First arrest made in latest insider-trading investigation


The government made the first arrest in a broad investigation of alleged insider trading on Wall Street, charging an employee of a California research firm used by hedge funds.

Don Ching Trang Chu was arrested at his home in Somerset, N.J., and charged in federal court in New York with two counts of conspiracy to commit fraud. He was released on a $1-million bond.

A complaint filed by prosecutors says Chu helped hedge funds get inside information on publicly traded companies by connecting the funds with employees of the firms.


One of the companies where Chu had contacts was Irvine-based Broadcom Corp., a leading maker of semiconductor chips used in iPhones and other wireless products, according to the complaint.

Prosecutors allege that a Broadcom employee in Taiwan provided information about the company’s revenue before the results were publicly disclosed.

The complaint says Chu also connected hedge funds with employees of Atheros Communications Inc. in San Jose and Sierra Wireless Inc., a Canadian firm. Broadcom, Atheros and Sierra are not charged in the complaint. Representatives of the firms couldn’t be reached for comment.

The arrest, which followed FBI raids Monday of the offices of three hedge funds, does not signify the end of the investigation, prosecutors indicated.

Chu worked on the East Coast for Primary Global Research, which is based in Mountain View, Calif.

On its website the research firm says it can provide investors with access to “a world-class, global network of industry professionals, selectable by experience, perspective and location across eight industry sectors.”

That network of experts, the website says, gives “institutional investors and analysts a strategic advantage when making investment decisions.”

The site describes Chu as the firm’s “bridge to Asia experts and data sources” and “just a fun person to travel with on the highways and byways of Taiwan.”

A spokesman for Primary Global said the firm had “severed its relationship” with Chu but declined to comment on the charges against him.

Jeffrey Plotkin, a lawyer representing Chu, also declined to comment.

The complaint says the charges against Chu were built with the cooperation of Richard Choo-Beng Lee, a former employee of San Jose hedge fund Spherix Capital, who last year pleaded guilty to securities fraud in a separate case.
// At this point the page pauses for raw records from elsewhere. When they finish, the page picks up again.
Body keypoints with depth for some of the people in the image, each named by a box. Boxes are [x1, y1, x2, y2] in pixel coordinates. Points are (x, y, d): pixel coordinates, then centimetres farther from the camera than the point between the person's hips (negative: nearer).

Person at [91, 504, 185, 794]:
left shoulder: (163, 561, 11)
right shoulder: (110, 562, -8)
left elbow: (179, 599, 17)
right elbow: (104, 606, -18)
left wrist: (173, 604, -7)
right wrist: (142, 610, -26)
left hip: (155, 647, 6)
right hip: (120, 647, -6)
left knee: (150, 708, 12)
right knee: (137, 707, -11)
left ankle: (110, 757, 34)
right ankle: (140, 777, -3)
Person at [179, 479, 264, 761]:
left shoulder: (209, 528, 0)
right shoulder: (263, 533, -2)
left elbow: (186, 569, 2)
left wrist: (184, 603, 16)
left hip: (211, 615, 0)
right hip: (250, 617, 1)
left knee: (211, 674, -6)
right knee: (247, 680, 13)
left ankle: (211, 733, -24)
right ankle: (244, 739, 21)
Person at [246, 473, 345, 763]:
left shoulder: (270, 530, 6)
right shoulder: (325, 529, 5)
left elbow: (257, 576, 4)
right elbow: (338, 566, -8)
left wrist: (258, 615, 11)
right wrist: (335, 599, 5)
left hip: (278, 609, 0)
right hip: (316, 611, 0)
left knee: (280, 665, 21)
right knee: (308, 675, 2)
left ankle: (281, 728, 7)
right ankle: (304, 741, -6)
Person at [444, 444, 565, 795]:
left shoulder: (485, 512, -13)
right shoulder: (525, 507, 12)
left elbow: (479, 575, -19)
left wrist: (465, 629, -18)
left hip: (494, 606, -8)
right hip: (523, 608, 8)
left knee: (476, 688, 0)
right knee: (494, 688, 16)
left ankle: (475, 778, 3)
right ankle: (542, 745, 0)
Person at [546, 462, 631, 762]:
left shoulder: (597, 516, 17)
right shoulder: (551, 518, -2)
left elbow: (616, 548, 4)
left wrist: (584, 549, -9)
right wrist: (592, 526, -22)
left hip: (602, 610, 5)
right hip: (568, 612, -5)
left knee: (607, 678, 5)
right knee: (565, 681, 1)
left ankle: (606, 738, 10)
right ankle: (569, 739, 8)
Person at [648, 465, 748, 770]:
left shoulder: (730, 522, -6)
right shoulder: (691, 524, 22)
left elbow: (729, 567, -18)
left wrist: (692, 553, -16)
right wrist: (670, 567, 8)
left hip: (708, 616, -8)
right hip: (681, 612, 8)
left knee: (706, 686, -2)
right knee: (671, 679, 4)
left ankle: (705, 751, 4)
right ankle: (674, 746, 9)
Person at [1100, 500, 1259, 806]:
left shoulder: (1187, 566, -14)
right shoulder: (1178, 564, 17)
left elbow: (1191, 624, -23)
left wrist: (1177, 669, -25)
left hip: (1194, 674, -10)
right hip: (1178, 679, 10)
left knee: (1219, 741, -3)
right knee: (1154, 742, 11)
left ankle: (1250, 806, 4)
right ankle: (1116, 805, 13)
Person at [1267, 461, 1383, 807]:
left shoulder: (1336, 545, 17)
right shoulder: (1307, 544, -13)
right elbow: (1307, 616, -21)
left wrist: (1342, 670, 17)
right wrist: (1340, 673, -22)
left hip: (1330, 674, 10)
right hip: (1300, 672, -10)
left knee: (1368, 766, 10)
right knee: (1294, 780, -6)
Before joining Spherix, Lee worked for SAC Capital Advisors, one of the biggest names in the hedge fund world and a recipient of a government subpoena Monday.
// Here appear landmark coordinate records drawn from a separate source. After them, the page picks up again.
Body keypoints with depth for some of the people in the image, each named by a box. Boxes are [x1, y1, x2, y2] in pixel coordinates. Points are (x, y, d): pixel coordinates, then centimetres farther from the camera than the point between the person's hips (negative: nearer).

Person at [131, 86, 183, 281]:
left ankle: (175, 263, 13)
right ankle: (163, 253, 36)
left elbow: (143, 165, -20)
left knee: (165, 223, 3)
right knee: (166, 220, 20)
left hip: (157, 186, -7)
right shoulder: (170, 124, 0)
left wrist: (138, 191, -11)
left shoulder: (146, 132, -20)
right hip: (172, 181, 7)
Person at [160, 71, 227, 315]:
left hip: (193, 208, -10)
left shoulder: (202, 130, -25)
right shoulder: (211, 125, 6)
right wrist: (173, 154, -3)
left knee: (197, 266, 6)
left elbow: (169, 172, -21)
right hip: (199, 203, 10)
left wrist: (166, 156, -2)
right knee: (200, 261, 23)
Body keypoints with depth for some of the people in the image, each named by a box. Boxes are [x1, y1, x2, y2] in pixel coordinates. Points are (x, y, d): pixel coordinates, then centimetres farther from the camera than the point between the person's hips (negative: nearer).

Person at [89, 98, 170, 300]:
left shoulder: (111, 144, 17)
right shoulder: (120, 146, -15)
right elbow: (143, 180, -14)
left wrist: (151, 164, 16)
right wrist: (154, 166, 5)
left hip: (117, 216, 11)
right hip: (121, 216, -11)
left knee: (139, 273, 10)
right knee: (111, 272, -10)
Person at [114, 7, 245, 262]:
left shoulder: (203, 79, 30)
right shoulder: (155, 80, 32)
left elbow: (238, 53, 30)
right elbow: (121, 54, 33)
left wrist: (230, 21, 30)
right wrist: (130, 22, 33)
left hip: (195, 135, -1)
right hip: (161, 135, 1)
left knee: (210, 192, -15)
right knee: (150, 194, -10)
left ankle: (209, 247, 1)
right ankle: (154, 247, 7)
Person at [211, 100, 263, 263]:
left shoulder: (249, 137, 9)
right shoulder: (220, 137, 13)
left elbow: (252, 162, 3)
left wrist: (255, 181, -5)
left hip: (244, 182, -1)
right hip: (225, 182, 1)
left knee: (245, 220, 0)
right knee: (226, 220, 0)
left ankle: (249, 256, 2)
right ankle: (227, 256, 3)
Chu promised to set up meetings for Lee in Taiwan with employees from Broadcom and Sierra Wireless, the complaint alleges. When Lee asked Chu whether those consultants would provide numbers as good as those provided by an earlier Broadcom employee, the complaint says Chu told him, “All depends on the person.”

“Some guys willing to talk, some are not.”

The complaint indicates that Chu told Lee he was “nervous” about some of the transactions and expressed concern that their conversations might be recorded.

Chu was arrested four days before he was scheduled to travel to Taiwan, the complaint says. If convicted, he could face up to 30 years in prison.

The complaint says an unidentified employee of a technology company participated in the conspiracy by providing Chu’s clients with non-public information about the firm, including sales and revenue numbers. The alleged co-conspirator received more than $200,000 for talking with Chu’s clients, the government filing says.